POP3 | страница 12



Герой его, Хладик, вдруг видит во сне «обширные хранилища» с томами, в которых спрятана буква, кажется, дающая объяснение происхожденью Вселенной… Или буква эта является сущностью Дьявола, чьим излюбленным занятием, кстати, является сбор обрезков роговичных веществ, коими являются рога, ногти… (Вы же утверждаете, что «смерти ногти ни к чему» — а что же ей тогда нужно? Не может же она быть неприкаянной…) Некие же любители Каббалы утверждают, что в Торе каждая буква — судьба человека…
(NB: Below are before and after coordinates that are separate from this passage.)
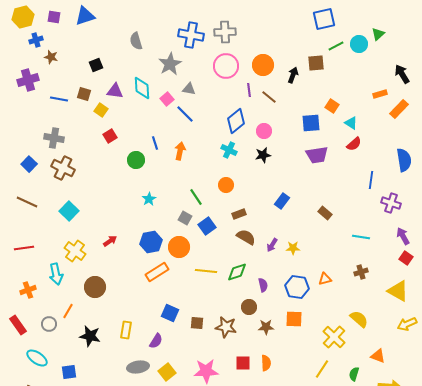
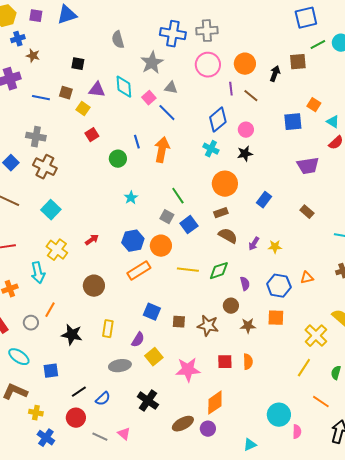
black square: (96, 65) -> (78, 64), turned 32
orange arrow: (180, 151) -> (162, 150), size x1.4
purple trapezoid: (317, 155) -> (308, 166), moved
orange circle: (226, 185) -> (225, 184), moved, size x1.6
brown circle: (95, 287) -> (94, 286), moved
yellow square: (167, 372) -> (154, 357), moved

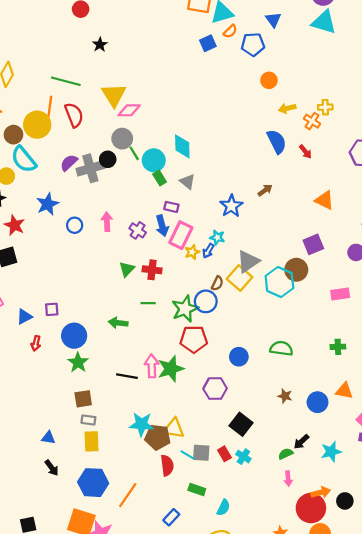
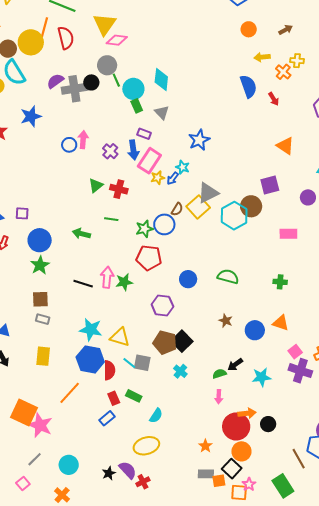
brown arrow: (265, 190) -> (286, 30), moved
blue circle: (75, 225) -> (69, 145), moved
green star: (185, 309) -> (144, 229), size x0.7
green star: (171, 369) -> (124, 282), size x0.7
brown pentagon: (158, 437) -> (165, 342), moved
yellow rectangle: (92, 441) -> (43, 356), moved
red rectangle: (224, 454) -> (114, 398), moved
blue hexagon: (93, 483) -> (90, 360), moved

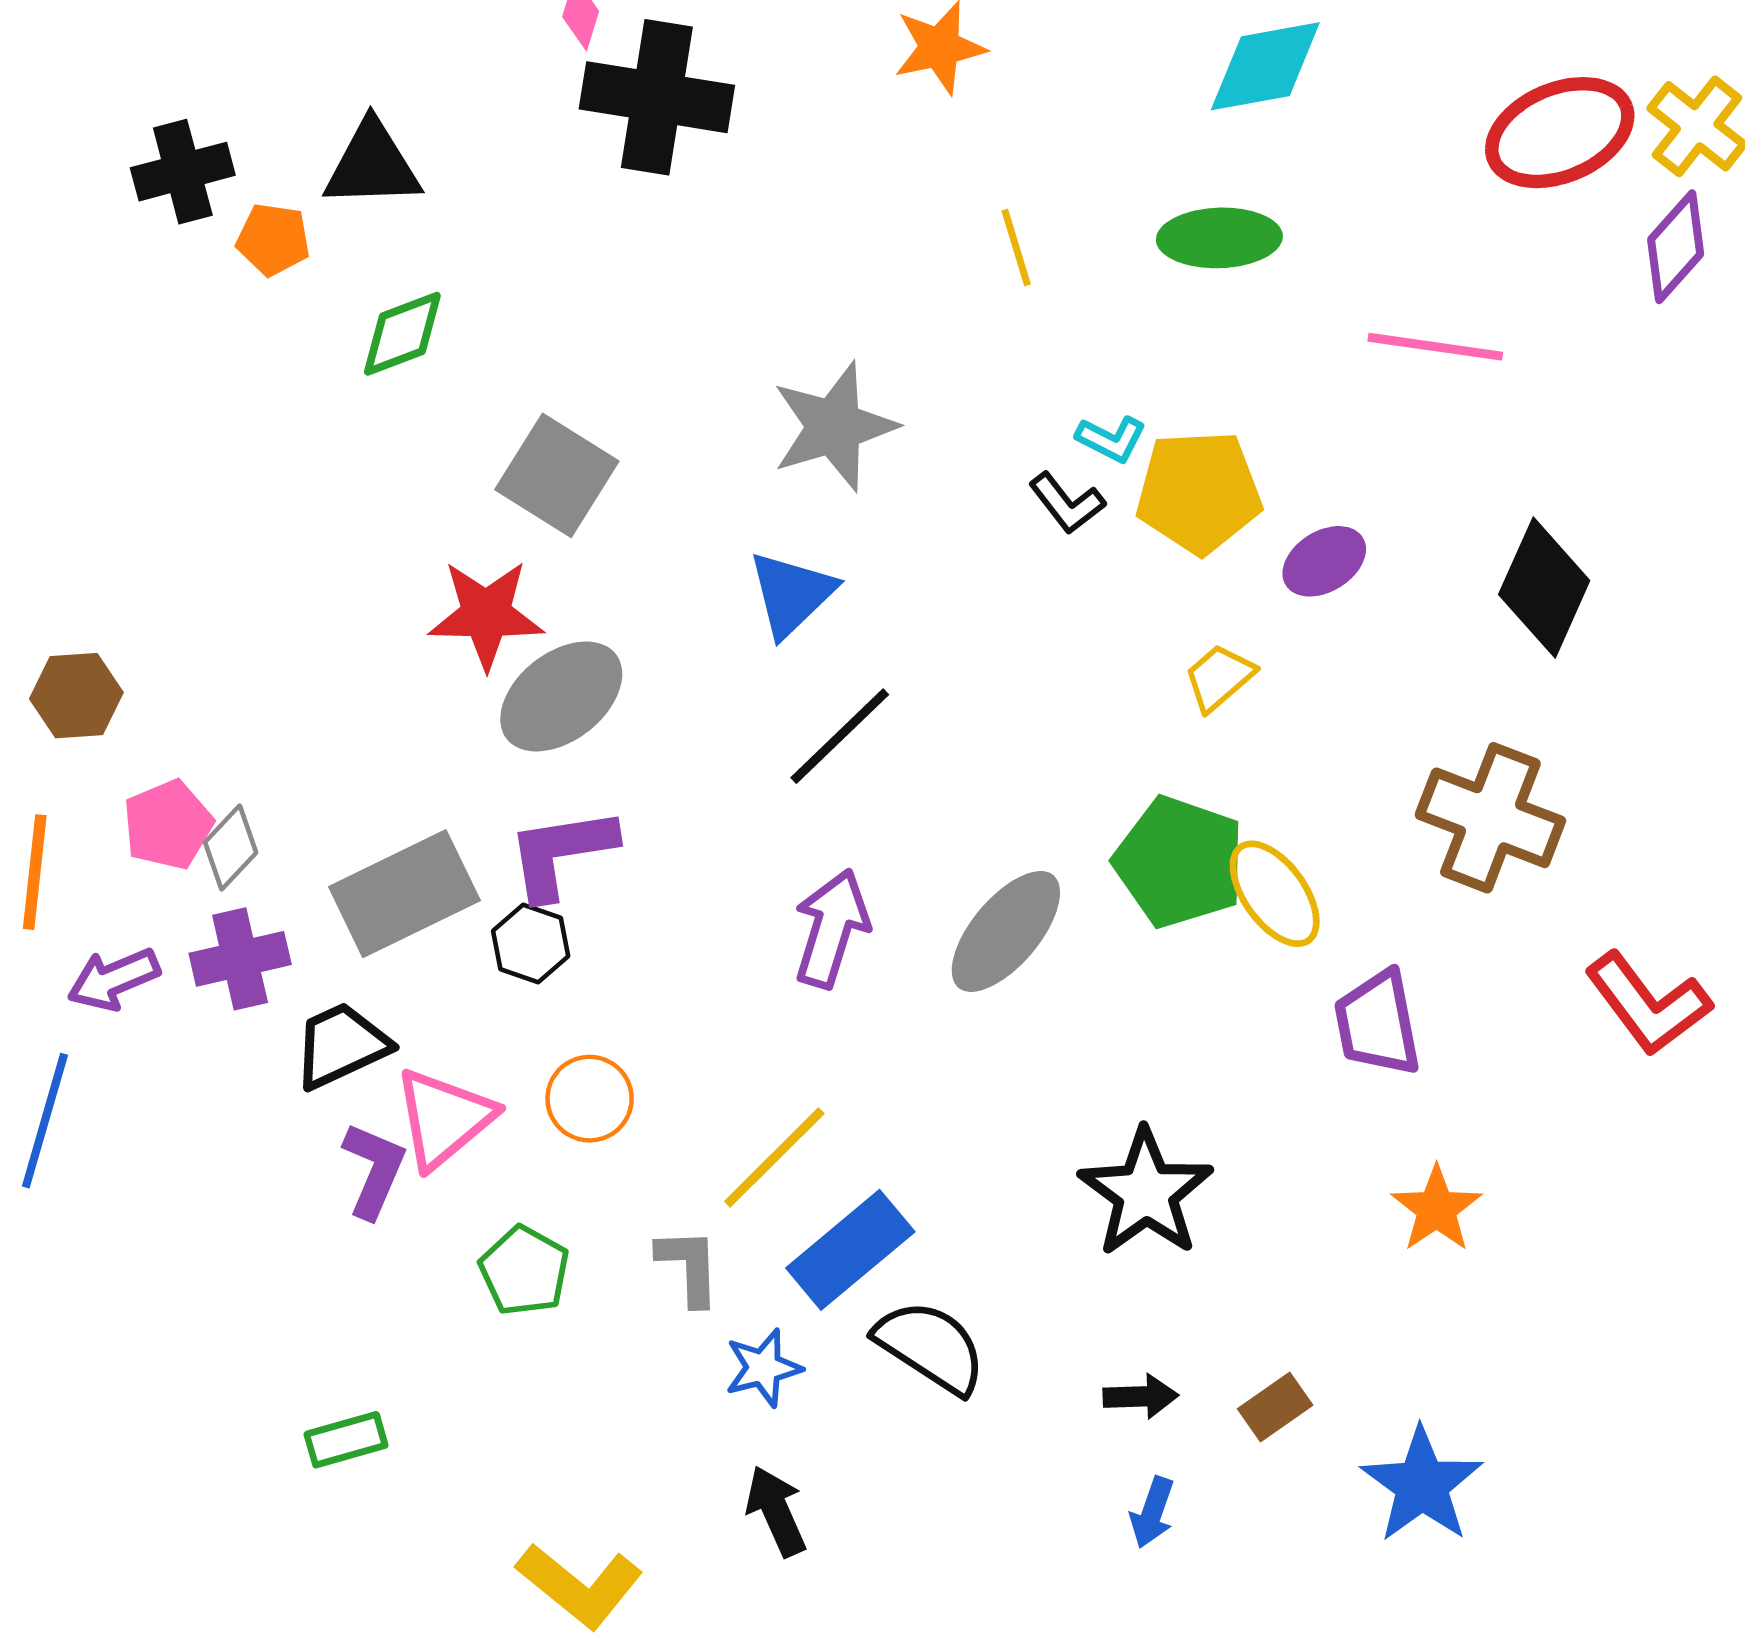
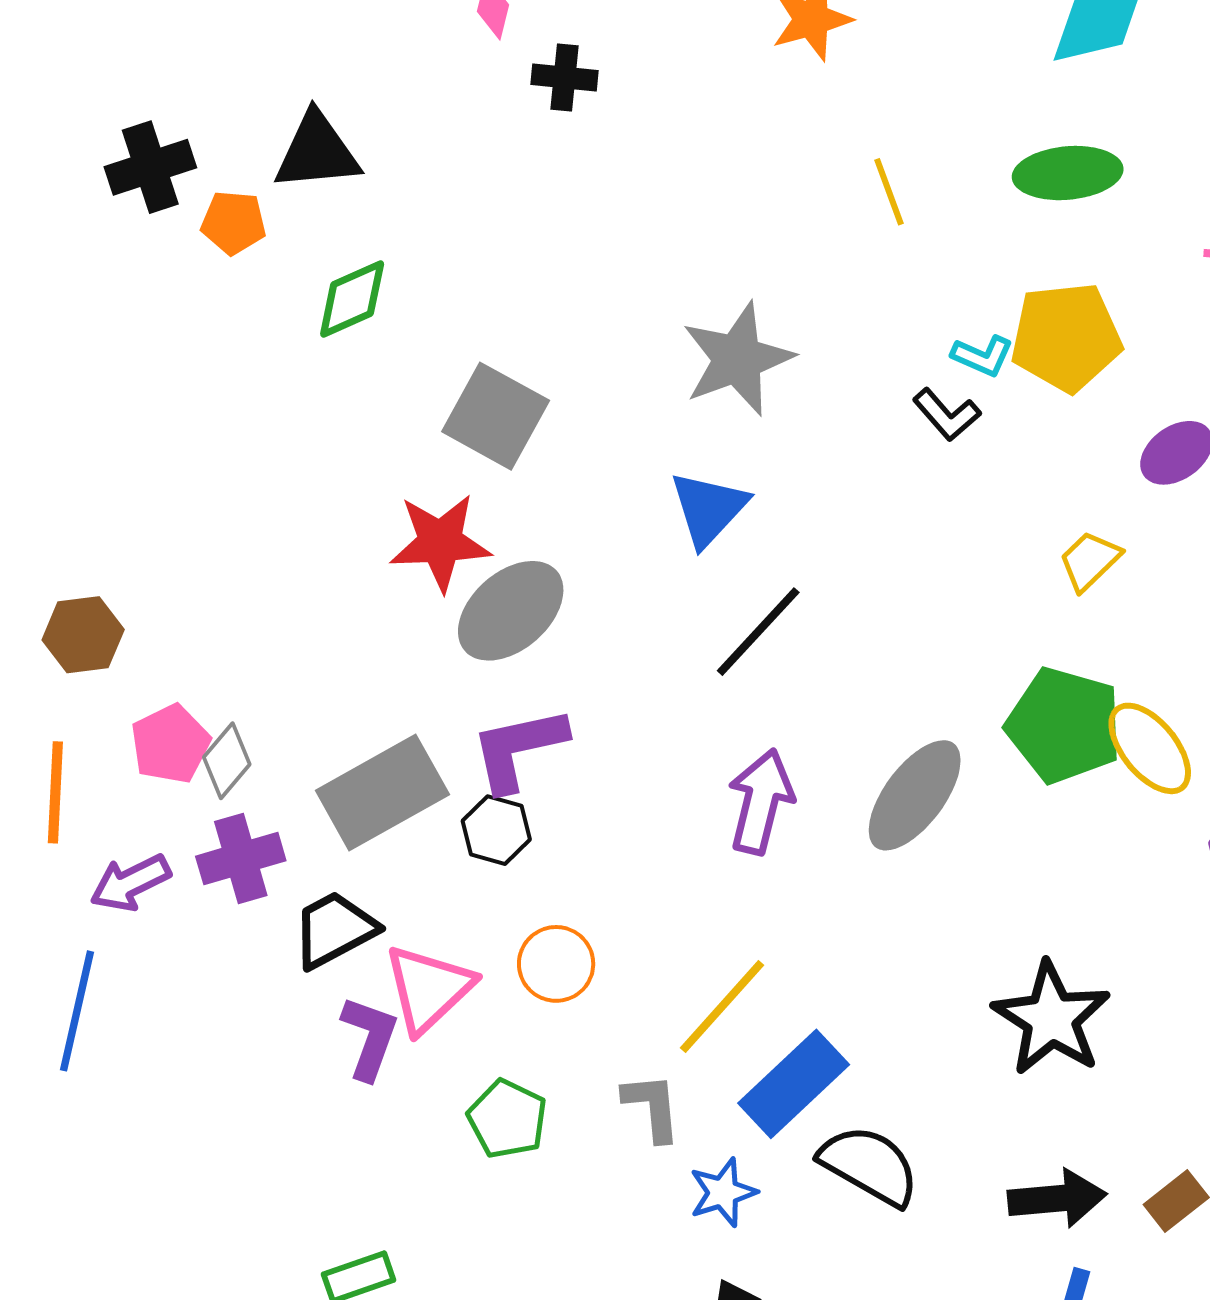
black cross: (657, 97) -> (565, 78), size x0.5
yellow pentagon: (1199, 492) -> (1066, 337), moved
black arrow: (1141, 1396) -> (1057, 1198), size x1.5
И вот уже выстраивается у Вас особый прогулочный мир с шанхайскими мачтами и мореплавателями, любующимися на свои отраженья, а также бумажными ангелами, «летящими долу камнями» и перед смертью кричащими: «самолет, быстро, время… расскажи, про что Кондратьев писал…» «Книга совпадает страницами», или «книга, или ее содержанье, совпадает со страницами» — образ геометрически чистый и прочный — но что же делает тут бумажный ангел? Сложен ли он из книжных листов? Почему он проходит чрез алхимическое превращение из бумаги — и в камень? Обожжены ли его крылья? Проеден ли он шелковичным червем?

[54]

Милая Рита,

Конечно же, и антельские оригами, и «травы», и «травмы» с некоторым постоянством обнаруживаются в некоторых строках, превращаясь друг в друга. Сейчас мне думается, что подобное повторение, совпадение или попросту заурядная неряшливость в обращении с материалом (а, может, не до конца осознаваемая корысть) являются отдаленнейшим отголоском какого-то моего давнего стихотворения… но, что тоже не исключено, навязчивость этого не совсем отчетливого образа и его фонетическая двусмысленность не вполне очевидным образом связаны с рассмотрением состояния, которое должен достичь слушающий у Аль Газали: «изумленный, погруженный в море созерцания своим состоянием подобен состоянию женщин, порезавших свои руки про созерцании красоты Йусуфа, мир ему, — их изумление было столь велико, что они утратили способность чувствовать». The point is, что женщины порезали свои руки, собирая траву, разбираясь, так сказать, с ее узором…

Уверен, что наряду с этим есть множество иных версий, и среди них непременно существует доказывающая недостаточность каждой из них и себя самой, притязающей на собственное превосходство хотя бы по причине того, что она указывает на неполноту себе подобных.

Но каждое чтение и есть воспроизведение, извлечение версии возможного из чистой возможности, представляемой пишущим, который в своем «действии» (даже потому, что пишущий движет рукой/руками, невзирая на то, что многие книги, которых мы не прочли, но догадка о странном, скользнувшем мимо, существовании которых присутствует в нас до того как мы принимаемся писать впервые — были написаны в абсолютной тишине и неподвижности) сводит какую-либо возможность инерции-продления в немыслимую точку извечного начала/предела.